Questions to answer:
a – In the health care debate text, what have both Democratic candidates proposed?
b – Proceed with the health care debate text, writing what follows its final sentence.

======== Selected extract

Essay and/or background: Our current hybrid system suffers from skyrocketing costs and piecemeal coverage. Both Democratic candidates have proposed expanding programs such as SCHIP and Medicaid and imposing more stringent regulations on private insurers. Will such steps lead to improvements in the efficiency and quality of health care in America, or will they backfire and make an already struggling system worse?
This debate is the latest in an ongoing series of multi-blog discussions hosted by Swords Crossed, and background essays are posted at that site. If you write (or recently wrote) something on this topic, please let me know and I'll add it to the list of resources.
Cruxes...
The top point in support right now is, "Expanding Medicaid will provide people who cannot afford coverage with access to health care. It will increase preventative care, saving on ER costs. "
The top counterargument is, "SCHIP and Medicaid already cover their target populations; there is no need for expensive expansions to subsidize people who can afford to pay for themselves. "

================
======== Information supplied

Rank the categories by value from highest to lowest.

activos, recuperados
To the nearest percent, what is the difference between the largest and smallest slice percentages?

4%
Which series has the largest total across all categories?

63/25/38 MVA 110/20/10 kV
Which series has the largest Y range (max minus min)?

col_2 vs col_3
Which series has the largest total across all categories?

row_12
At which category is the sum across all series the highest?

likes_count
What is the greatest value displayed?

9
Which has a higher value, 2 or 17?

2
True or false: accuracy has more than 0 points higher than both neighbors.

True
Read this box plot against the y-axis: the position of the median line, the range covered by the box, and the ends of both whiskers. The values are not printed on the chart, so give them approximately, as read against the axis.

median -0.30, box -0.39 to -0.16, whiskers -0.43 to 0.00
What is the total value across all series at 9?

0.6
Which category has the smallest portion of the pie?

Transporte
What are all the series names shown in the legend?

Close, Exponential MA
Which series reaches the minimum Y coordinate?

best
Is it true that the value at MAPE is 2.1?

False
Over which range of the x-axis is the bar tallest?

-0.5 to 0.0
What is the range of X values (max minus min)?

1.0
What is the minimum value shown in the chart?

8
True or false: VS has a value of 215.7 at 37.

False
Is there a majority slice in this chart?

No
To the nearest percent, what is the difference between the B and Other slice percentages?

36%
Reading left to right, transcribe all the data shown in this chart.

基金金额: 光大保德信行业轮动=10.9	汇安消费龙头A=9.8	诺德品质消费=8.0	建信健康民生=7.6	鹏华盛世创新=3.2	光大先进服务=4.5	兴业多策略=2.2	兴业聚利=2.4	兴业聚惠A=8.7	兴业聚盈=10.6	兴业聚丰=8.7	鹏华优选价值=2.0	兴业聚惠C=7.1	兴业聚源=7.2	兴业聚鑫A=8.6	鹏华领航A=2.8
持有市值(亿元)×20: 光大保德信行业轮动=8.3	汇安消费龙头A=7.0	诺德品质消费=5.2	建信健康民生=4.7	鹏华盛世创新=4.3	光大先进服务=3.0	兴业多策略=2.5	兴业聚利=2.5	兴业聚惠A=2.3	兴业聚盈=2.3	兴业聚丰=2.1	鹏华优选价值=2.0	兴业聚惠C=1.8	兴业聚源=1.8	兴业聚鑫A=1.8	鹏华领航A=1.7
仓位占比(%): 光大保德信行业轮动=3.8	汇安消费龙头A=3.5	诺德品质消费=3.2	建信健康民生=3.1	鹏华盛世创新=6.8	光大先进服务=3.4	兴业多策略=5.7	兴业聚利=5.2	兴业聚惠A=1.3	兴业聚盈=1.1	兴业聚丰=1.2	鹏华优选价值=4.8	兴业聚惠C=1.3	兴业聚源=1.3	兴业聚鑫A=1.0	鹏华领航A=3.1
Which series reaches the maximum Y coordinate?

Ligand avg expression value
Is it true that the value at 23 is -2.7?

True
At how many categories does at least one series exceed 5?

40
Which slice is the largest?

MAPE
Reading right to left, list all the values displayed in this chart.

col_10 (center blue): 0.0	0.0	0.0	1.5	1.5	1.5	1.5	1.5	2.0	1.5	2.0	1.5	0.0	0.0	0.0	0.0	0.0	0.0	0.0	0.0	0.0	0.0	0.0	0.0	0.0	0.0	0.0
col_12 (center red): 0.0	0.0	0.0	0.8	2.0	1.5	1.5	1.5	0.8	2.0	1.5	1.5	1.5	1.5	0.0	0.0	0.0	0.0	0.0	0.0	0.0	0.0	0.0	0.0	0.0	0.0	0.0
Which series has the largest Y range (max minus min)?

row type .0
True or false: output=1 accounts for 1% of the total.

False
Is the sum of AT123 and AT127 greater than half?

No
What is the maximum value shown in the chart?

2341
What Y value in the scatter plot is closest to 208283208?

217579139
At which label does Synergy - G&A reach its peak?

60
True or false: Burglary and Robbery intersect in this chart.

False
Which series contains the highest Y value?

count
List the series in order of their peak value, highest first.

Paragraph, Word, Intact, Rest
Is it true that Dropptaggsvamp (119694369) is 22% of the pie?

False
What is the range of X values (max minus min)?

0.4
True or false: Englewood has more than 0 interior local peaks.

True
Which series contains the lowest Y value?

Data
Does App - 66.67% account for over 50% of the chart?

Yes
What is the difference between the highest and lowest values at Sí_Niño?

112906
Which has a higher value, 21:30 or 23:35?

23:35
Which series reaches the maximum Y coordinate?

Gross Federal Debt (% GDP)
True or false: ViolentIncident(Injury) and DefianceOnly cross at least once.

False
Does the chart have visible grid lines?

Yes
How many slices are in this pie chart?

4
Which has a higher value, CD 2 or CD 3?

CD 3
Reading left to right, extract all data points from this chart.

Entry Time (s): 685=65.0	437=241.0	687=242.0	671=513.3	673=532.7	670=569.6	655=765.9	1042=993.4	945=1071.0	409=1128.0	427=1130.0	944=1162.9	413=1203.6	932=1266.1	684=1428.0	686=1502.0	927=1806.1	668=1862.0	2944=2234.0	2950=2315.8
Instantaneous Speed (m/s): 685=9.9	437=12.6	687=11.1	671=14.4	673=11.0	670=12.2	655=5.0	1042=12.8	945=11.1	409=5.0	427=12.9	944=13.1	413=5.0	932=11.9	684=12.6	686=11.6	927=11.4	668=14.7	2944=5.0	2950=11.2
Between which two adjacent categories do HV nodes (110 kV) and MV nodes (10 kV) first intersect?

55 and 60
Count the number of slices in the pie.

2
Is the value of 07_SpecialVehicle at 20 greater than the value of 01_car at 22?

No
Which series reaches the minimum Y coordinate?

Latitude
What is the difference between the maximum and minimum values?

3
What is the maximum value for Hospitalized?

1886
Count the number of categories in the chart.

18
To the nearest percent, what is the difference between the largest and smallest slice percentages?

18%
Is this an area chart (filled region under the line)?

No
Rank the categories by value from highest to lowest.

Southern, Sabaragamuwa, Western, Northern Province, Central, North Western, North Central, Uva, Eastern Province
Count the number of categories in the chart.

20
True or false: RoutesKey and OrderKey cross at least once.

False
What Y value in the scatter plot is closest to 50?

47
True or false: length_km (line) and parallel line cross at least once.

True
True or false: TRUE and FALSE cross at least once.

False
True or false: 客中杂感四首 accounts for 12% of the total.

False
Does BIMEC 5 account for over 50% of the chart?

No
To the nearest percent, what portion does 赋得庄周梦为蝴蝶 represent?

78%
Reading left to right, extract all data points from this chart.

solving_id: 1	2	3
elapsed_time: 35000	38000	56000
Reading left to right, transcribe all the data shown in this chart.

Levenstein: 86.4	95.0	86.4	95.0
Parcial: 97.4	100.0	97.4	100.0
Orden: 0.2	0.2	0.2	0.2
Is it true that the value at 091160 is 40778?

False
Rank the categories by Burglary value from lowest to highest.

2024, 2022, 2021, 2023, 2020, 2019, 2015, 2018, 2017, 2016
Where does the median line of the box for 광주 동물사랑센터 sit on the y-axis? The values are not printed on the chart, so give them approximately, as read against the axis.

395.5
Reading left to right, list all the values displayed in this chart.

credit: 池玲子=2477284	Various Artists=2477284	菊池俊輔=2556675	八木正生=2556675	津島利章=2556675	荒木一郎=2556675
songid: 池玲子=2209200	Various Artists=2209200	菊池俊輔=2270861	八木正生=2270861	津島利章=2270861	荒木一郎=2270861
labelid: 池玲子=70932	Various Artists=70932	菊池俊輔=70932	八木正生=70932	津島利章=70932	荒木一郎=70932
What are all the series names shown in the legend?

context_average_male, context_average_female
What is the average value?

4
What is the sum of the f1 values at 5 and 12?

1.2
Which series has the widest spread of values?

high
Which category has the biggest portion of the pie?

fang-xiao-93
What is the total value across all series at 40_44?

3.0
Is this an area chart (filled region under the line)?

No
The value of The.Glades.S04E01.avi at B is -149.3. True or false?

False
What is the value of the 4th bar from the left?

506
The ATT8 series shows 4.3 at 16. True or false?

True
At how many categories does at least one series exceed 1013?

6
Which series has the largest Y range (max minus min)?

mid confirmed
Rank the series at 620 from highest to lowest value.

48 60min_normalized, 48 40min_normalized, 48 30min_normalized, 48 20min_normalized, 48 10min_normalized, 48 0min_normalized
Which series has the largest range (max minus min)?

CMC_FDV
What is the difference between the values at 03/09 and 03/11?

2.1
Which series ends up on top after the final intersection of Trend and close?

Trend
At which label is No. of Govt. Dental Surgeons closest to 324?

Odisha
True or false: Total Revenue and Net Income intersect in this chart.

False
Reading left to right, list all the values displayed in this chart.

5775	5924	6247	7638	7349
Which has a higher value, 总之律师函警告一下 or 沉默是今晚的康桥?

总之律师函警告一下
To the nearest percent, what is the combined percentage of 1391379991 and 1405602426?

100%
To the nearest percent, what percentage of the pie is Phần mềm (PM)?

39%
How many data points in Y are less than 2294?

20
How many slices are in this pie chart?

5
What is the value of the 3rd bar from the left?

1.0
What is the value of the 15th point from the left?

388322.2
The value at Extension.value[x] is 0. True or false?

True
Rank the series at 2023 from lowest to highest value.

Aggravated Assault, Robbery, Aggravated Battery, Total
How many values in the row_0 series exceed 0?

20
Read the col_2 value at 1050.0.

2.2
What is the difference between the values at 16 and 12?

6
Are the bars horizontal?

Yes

================

Answers for each item:
a – They have proposed expanding programs such as SCHIP and Medicaid and imposing more stringent regulations on private insurers.

b –
Medicaid runs on a combination of state and federal funds. Expanding Medicaid means expecting financially strapped states to find more money, not just the federal government.
Medicaid reimbursements are already an issue for physicians in many states. Expanding the program only pushes the government further into that area of skewing the market.
Expanding SCHIP and mandating coverage for children will provide all children with access to health care. Costs can be covered by rolling back the top bracket Bush tax cuts.
Preventing insurance companies from discriminating on the basis of prior illnesses will allow people in high-risk groups to obtain affordable coverage.
There are lifestyle causes for some conditions, however in a specific case which was the causal factor is not confirmed. So people will pay extra for others choices, Fair? No.